● **Exercise details**
Return every entry exactly as written, with the pictures removed.
(Beginning of Supplied records)
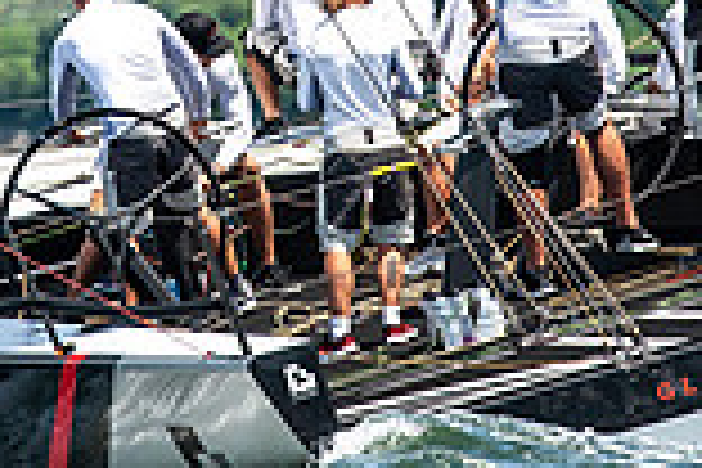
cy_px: -162
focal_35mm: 1118
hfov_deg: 1.8
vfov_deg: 1.2
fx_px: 21799
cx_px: 171
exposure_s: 1/1600
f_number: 5.6
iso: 250
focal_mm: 300
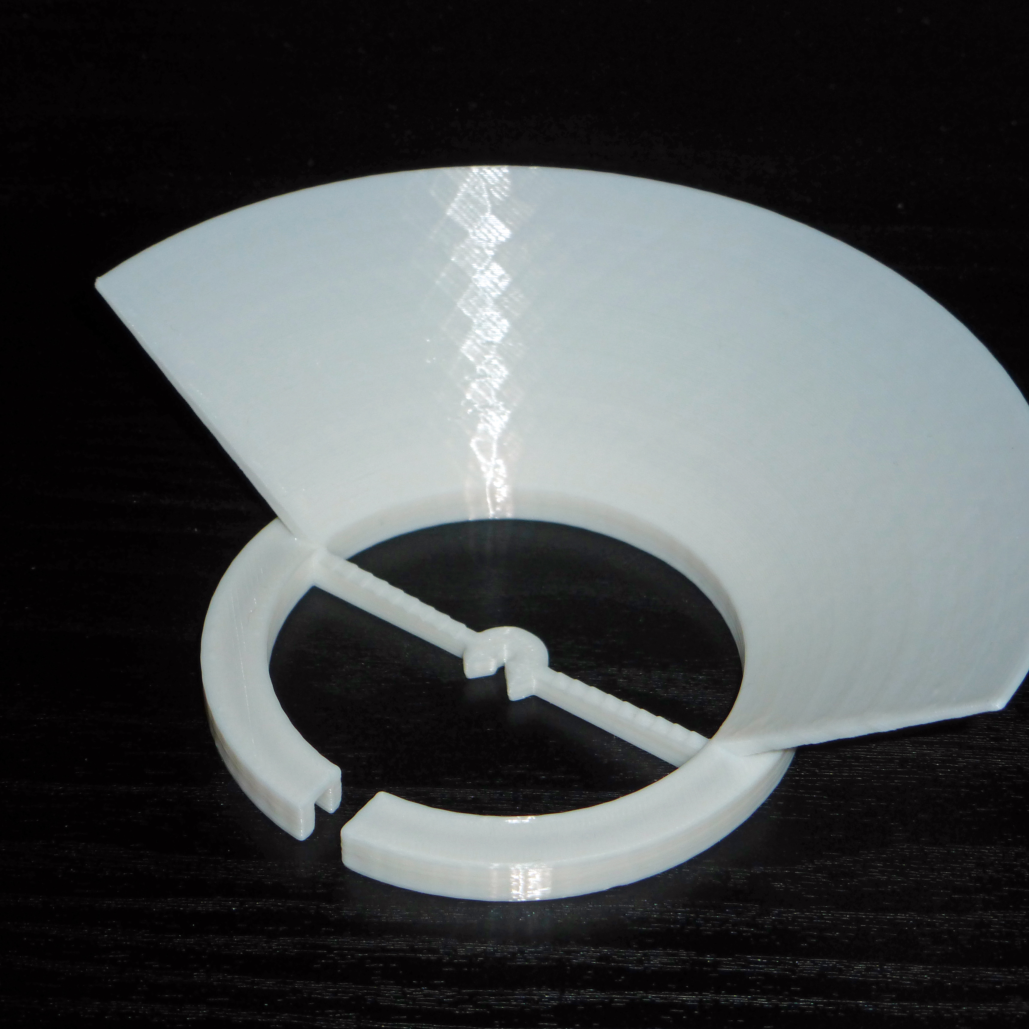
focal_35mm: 82
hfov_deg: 21.1
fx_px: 2758
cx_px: 516
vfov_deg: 21.1
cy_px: 513
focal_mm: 11.7
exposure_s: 1/60
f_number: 4.9
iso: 100
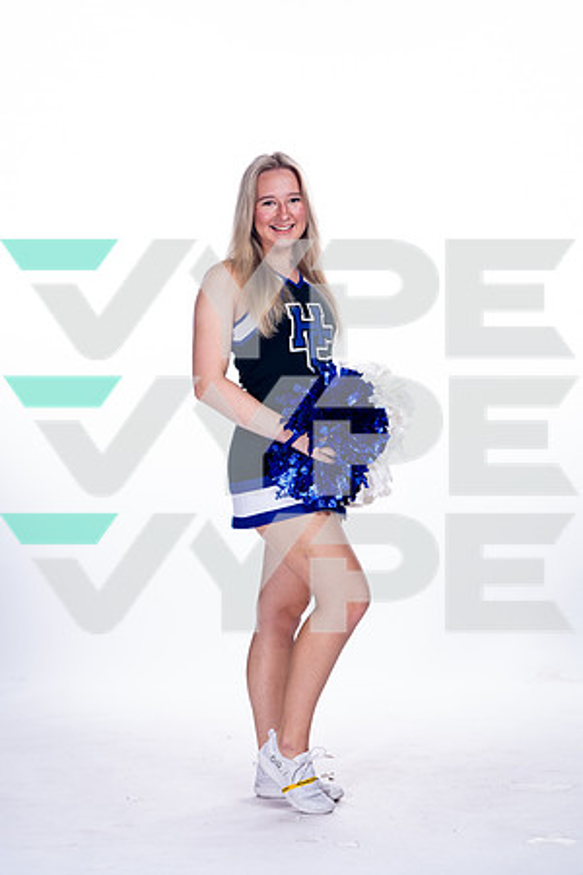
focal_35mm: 115
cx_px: 292
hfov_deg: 11.9
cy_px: 438
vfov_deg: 17.8
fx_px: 2793
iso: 800
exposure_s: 1/250
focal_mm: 115
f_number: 5.6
(End of Supplied records)
● **Completed task**
cy_px: -162
focal_35mm: 1118
hfov_deg: 1.8
vfov_deg: 1.2
fx_px: 21799
cx_px: 171
exposure_s: 1/1600
f_number: 5.6
iso: 250
focal_mm: 300
focal_35mm: 82
hfov_deg: 21.1
fx_px: 2758
cx_px: 516
vfov_deg: 21.1
cy_px: 513
focal_mm: 11.7
exposure_s: 1/60
f_number: 4.9
iso: 100
focal_35mm: 115
cx_px: 292
hfov_deg: 11.9
cy_px: 438
vfov_deg: 17.8
fx_px: 2793
iso: 800
exposure_s: 1/250
focal_mm: 115
f_number: 5.6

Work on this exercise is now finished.